Bu cümle, zamanın ruhuna ne kadar da uygun! Gençlere teknolojiyle değil, vicdanla seslenen bir dil... İşte camilerimizin ihtiyaç duyduğu ses tam da bu: samimi, sahici, anlayan bir ses.
Yapılması gereken bellidir:
- Camileri tüm toplumun ortak mekânı hâline getirmek.
- Kadınlara daha fazla yer açmak, onların camideki görünürlüğünü doğal ve sürekli kılmak.
- Çocuklar için oyun, öğrenme ve ibadeti harmanlayan alanlar oluşturmak.
- Gençlere sadece “gel” demekle kalmayıp onları katılımcı yapılarda söz sahibi hâline getirmek.
- Hutbelerde ve konuşmalarda şefkati merkeze alan bir dil kullanmak.
- Ve en önemlisi, camiye gelemeyen kardeşlerimiz için yargılamak yerine dua etmek.
Bu cami, Nevin Ulusoy Hanımefendi’nin ifadesiyle “ilimle imanın, akılla kalbin, nesille değerlerin buluşma noktası” olabilir. Bu sadece mimarinin değil, insanın da yeniden inşasıdır.

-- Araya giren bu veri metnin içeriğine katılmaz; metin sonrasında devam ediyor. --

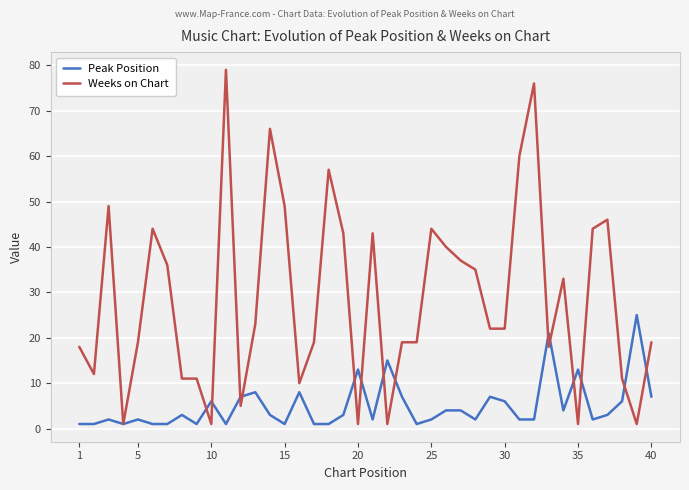

List the series in order of their overall mean, lowest first.

Peak Position, Weeks on Chart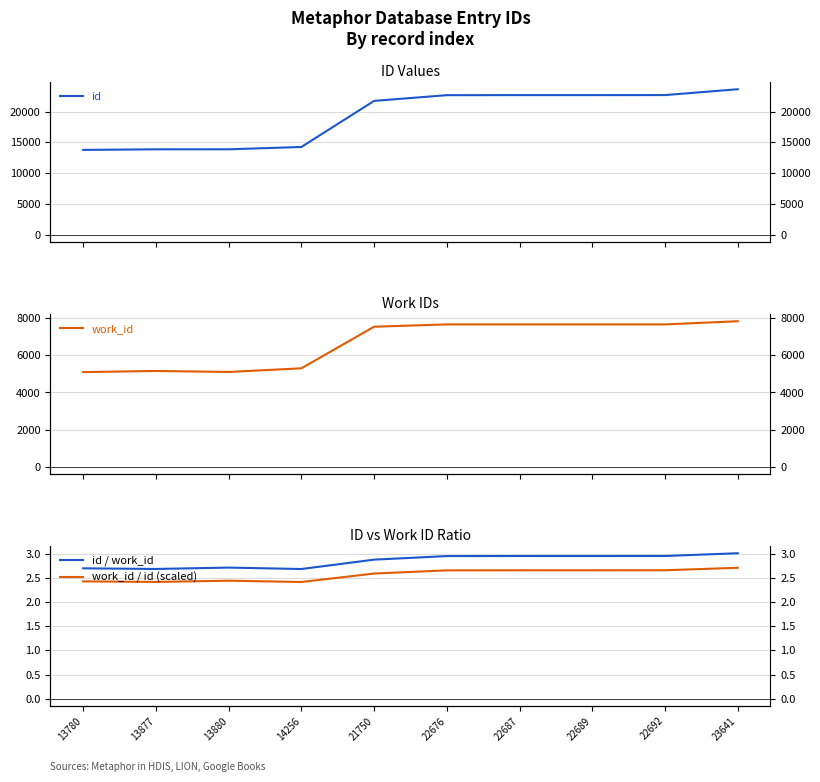

At which label is work_id / id (scaled) closest to 2?

14256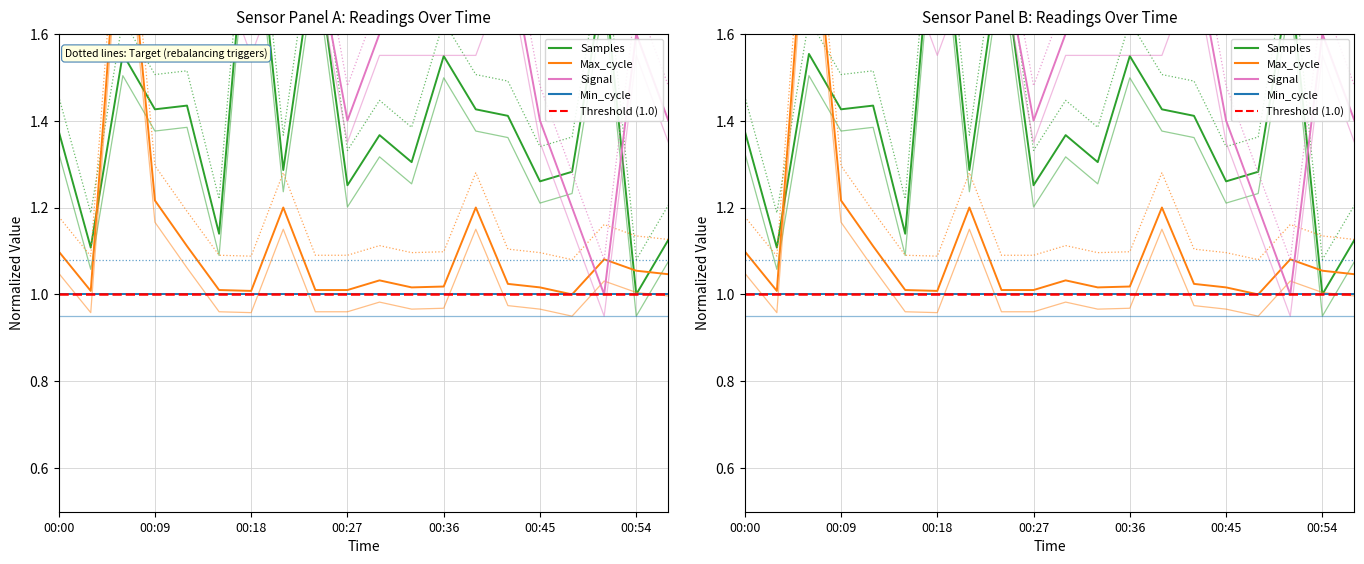

True or false: Max_cycle has more than 1 points higher than both neighbors.

True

Babam merhum Naci Yılmaz’ın aziz dostu Fahrettin Ulusoy Abimizi rahmet ve minnetle anıyorum. Ve elbette şunu da gönülden söylemek isterim: Üniversitemize böyle muhteşem bir eser kazandıran başta Nevin Ulusoy Hanımefendi olmak üzere, Ulusoy Ailesi’ni ve Rektörümüz Sayın Prof. Dr. Mahmut Aydın’ı tebrik ediyorum. Caminin sadece taşlarını değil, ruhunu da inşa ettikleri için minnettarız.